You might as well say that a copyable struct File { let fd: CInt } is always valid because it's BitwiseCopyable. The better understanding is that assuming an existing, correctly-initialized File (or UnsafePointer), you can safely pass it down to other users so long as they commit to not escaping the scope in which it is existing and correctly-initialized. Copy and move are the two operations that escape values. Hence, copy and move are unsafe operations when they exist despite a general requirement that the value cannot escape. (A move-only type would make things different, because the copy operation wouldn't exist and we would assume that the value would clean up after itself after its last use; this is specifically about copy and move when applied to types that are both copyable and movable.)

You are correct that an additional precondition on UnsafePointer is that you know whether it's in an initialized state or not. This makes even borrows an unsafe operation (even when you start off with a correctly-initialized value) because UnsafePointer allows you to interrupt the lifetime of its pointee at any time.

"There are times where you may want to refer to a pointer before it is alive" is an argument that pointers are unsafe but that maybe there exists a way to use the correctly, which, it seems to me, validates what I'm saying.

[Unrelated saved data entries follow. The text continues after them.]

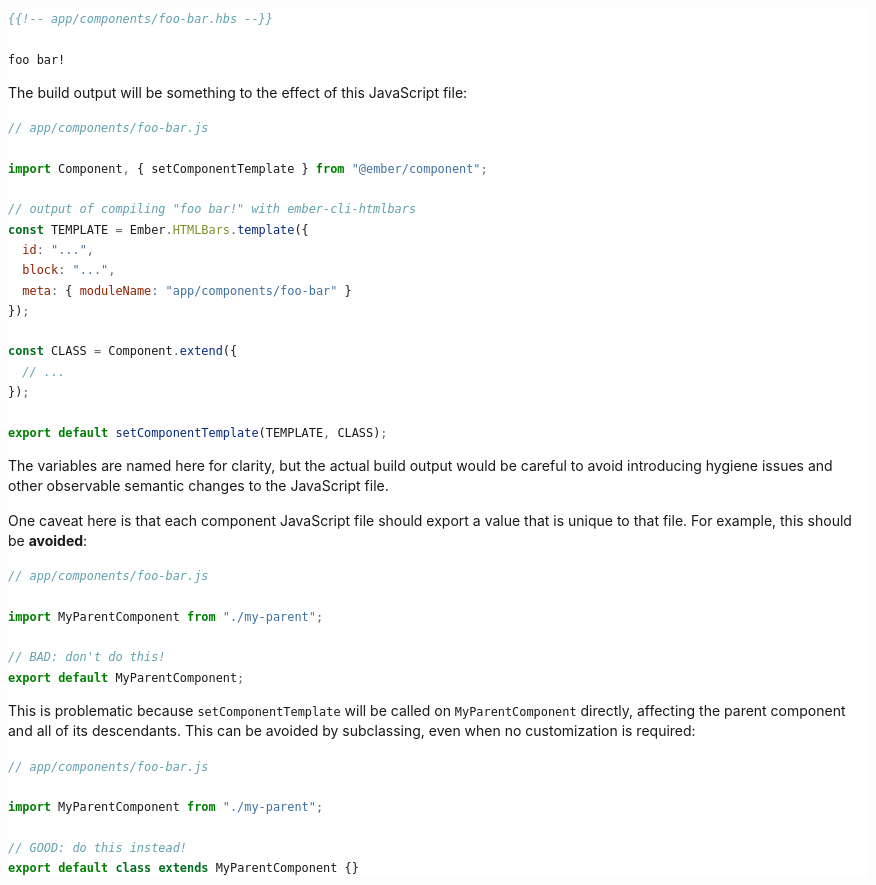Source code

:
 ```hbs
{{!-- app/components/foo-bar.hbs --}}

foo bar!
```

The build output will be something to the effect of this JavaScript file:

```js
// app/components/foo-bar.js

import Component, { setComponentTemplate } from "@ember/component";

// output of compiling "foo bar!" with ember-cli-htmlbars
const TEMPLATE = Ember.HTMLBars.template({
  id: "...",
  block: "...",
  meta: { moduleName: "app/components/foo-bar" }
});

const CLASS = Component.extend({
  // ...
});

export default setComponentTemplate(TEMPLATE, CLASS);
```

The variables are named here for clarity, but the actual build output would
be careful to avoid introducing hygiene issues and other observable semantic
changes to the JavaScript file.

One caveat here is that each component JavaScript file should export a value
that is unique to that file. For example, this should be **avoided**:

```js
// app/components/foo-bar.js

import MyParentComponent from "./my-parent";

// BAD: don't do this!
export default MyParentComponent;
```

This is problematic because `setComponentTemplate` will be called on
`MyParentComponent` directly, affecting the parent component and all of its
descendants. This can be avoided by subclassing, even when no customization is
required:

```js
// app/components/foo-bar.js

import MyParentComponent from "./my-parent";

// GOOD: do this instead!
export default class extends MyParentComponent {}
```
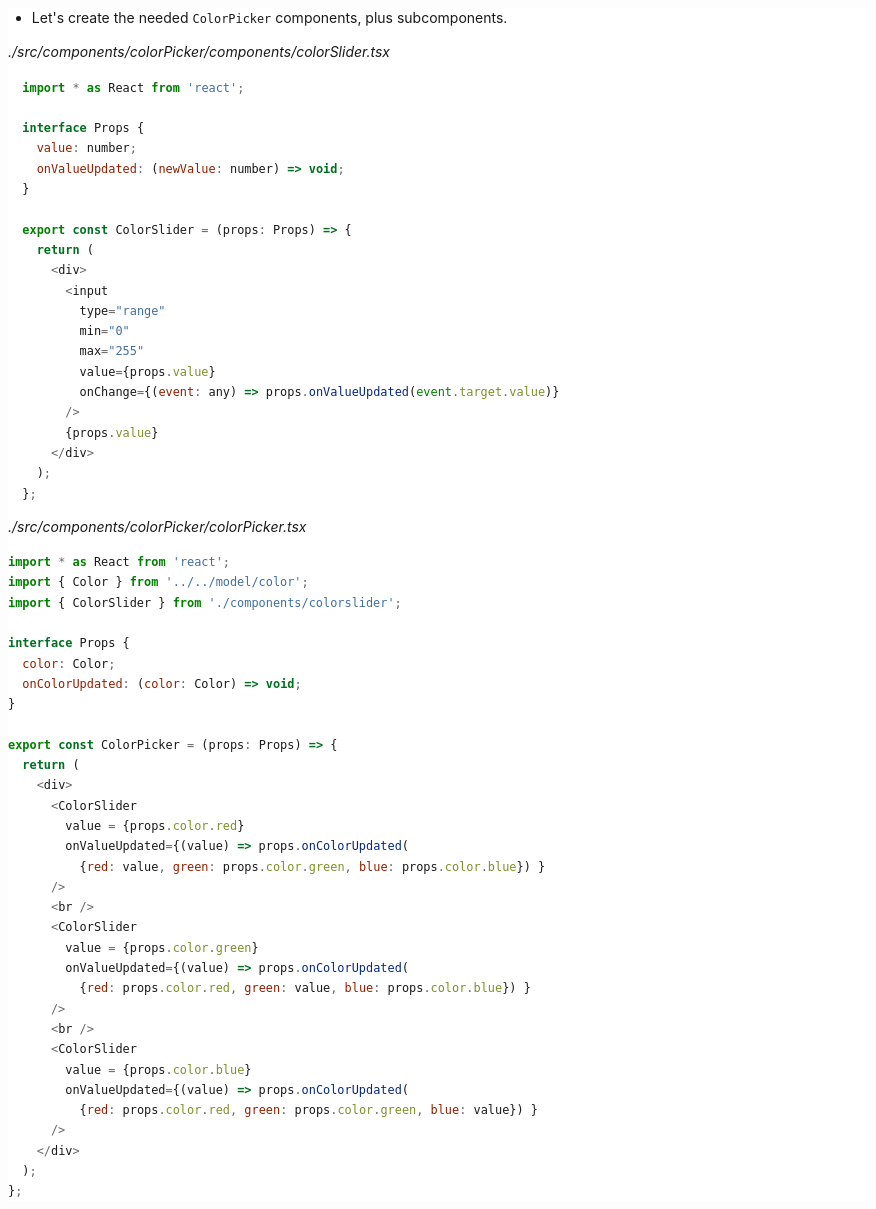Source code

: - Let's create the needed `ColorPicker` components, plus subcomponents.

_./src/components/colorPicker/components/colorSlider.tsx_

```javascript
  import * as React from 'react';

  interface Props {
    value: number;
    onValueUpdated: (newValue: number) => void;
  }

  export const ColorSlider = (props: Props) => {
    return (
      <div>
        <input
          type="range"
          min="0"
          max="255"
          value={props.value}
          onChange={(event: any) => props.onValueUpdated(event.target.value)}
        />
        {props.value}
      </div>
    );
  };
```
_./src/components/colorPicker/colorPicker.tsx_

```javascript
import * as React from 'react';
import { Color } from '../../model/color';
import { ColorSlider } from './components/colorslider';

interface Props {
  color: Color;
  onColorUpdated: (color: Color) => void;
}

export const ColorPicker = (props: Props) => {
  return (
    <div>
      <ColorSlider
        value = {props.color.red}
        onValueUpdated={(value) => props.onColorUpdated(
          {red: value, green: props.color.green, blue: props.color.blue}) }
      />
      <br />
      <ColorSlider
        value = {props.color.green}
        onValueUpdated={(value) => props.onColorUpdated(
          {red: props.color.red, green: value, blue: props.color.blue}) }
      />
      <br />
      <ColorSlider
        value = {props.color.blue}
        onValueUpdated={(value) => props.onColorUpdated(
          {red: props.color.red, green: props.color.green, blue: value}) }
      />
    </div>
  );
};
```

Joe_Groff · January 9, 2025, 7:01pm

Copying and moving a pointer doesn't ever by itself introduce undefined behavior, though (at least on our existing platforms; perhaps a CHERI-style architeture might eagerly blow up if you touch an expired or uninitialized pointer value?)

fclout · January 9, 2025, 7:12pm

This is technically correct, but I think it misses the point. If there was a way to check at the point you load from or store to a pointer that its lifetime was valid in the way that we can check that bounds are valid, I would agree that we don't need to think of copy and move operations as safe or not, and we could punt all unsafety onto unchecked load/store operations. However, lifetime safety can't be checked at runtime in the general case. You make lifetime safety problems go away by proving the pointer doesn't escape, so operations that can escape the pointer (as opposed to passing the pointer as an inout or borrow, which don't involve semantic moves or copies) have to be considered unsafe.

(Edit: in other words, the copy/move operation is the last operation in a sequence leading to memory corruption where we have a chance of catching a lifetime issue. If we don't take that opportunity, we should consider it unsafe.)